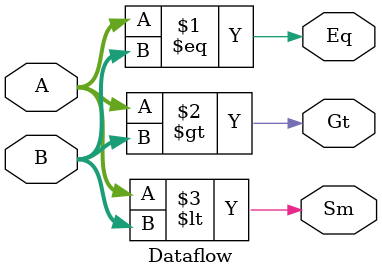
<source format=v>
`timescale 1ns / 1ps


module Dataflow(
    input [3:0]A,
    input [3:0]B,
    output Eq,
    output Gt,
    output Sm
    );
    
    assign Eq = (A==B);
    assign Gt = (A>B);
    assign Sm = (A<B);
    
endmodule

</source>
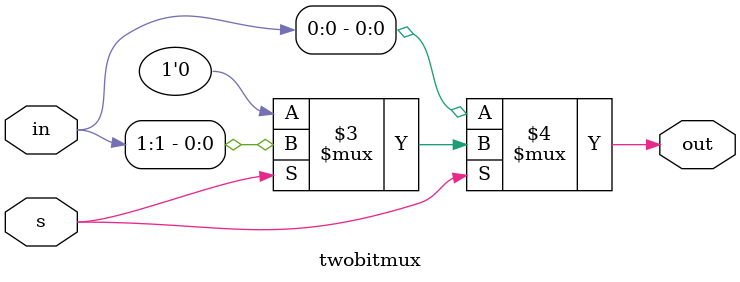
<source format=v>
module twobitmux(in, s, out);
	input wire[1: 0] in;
	input wire s;
	output wire out;
	assign out = s == 1'b0 ? in[0] : s == 1'b1 ? in[1] : 1'b0;
endmodule
</source>
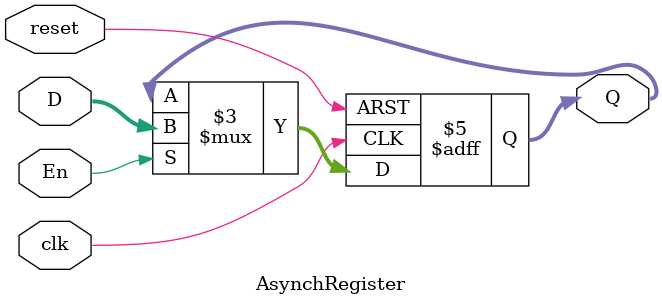
<source format=v>
module AsynchRegister(D, clk, reset, En, Q);
	parameter n = 4;
	
	input [n-1:0] D;
	input clk, reset, En;
	output reg [n-1:0] Q;
	
	always @(posedge clk, negedge reset) begin
		if (reset == 0) Q <= 0;
		else if (En) Q <= D;
	end
endmodule
</source>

================================

What is required: Write out every record above exactly, leaving no picture in the result.

Response:
<source format=v>
`timescale 1ns / 1ps


module Dataflow(
    input [3:0]A,
    input [3:0]B,
    output Eq,
    output Gt,
    output Sm
    );
    
    assign Eq = (A==B);
    assign Gt = (A>B);
    assign Sm = (A<B);
    
endmodule

</source>
<source format=v>
module twobitmux(in, s, out);
	input wire[1: 0] in;
	input wire s;
	output wire out;
	assign out = s == 1'b0 ? in[0] : s == 1'b1 ? in[1] : 1'b0;
endmodule
</source>
<source format=v>
module AsynchRegister(D, clk, reset, En, Q);
	parameter n = 4;
	
	input [n-1:0] D;
	input clk, reset, En;
	output reg [n-1:0] Q;
	
	always @(posedge clk, negedge reset) begin
		if (reset == 0) Q <= 0;
		else if (En) Q <= D;
	end
endmodule
</source>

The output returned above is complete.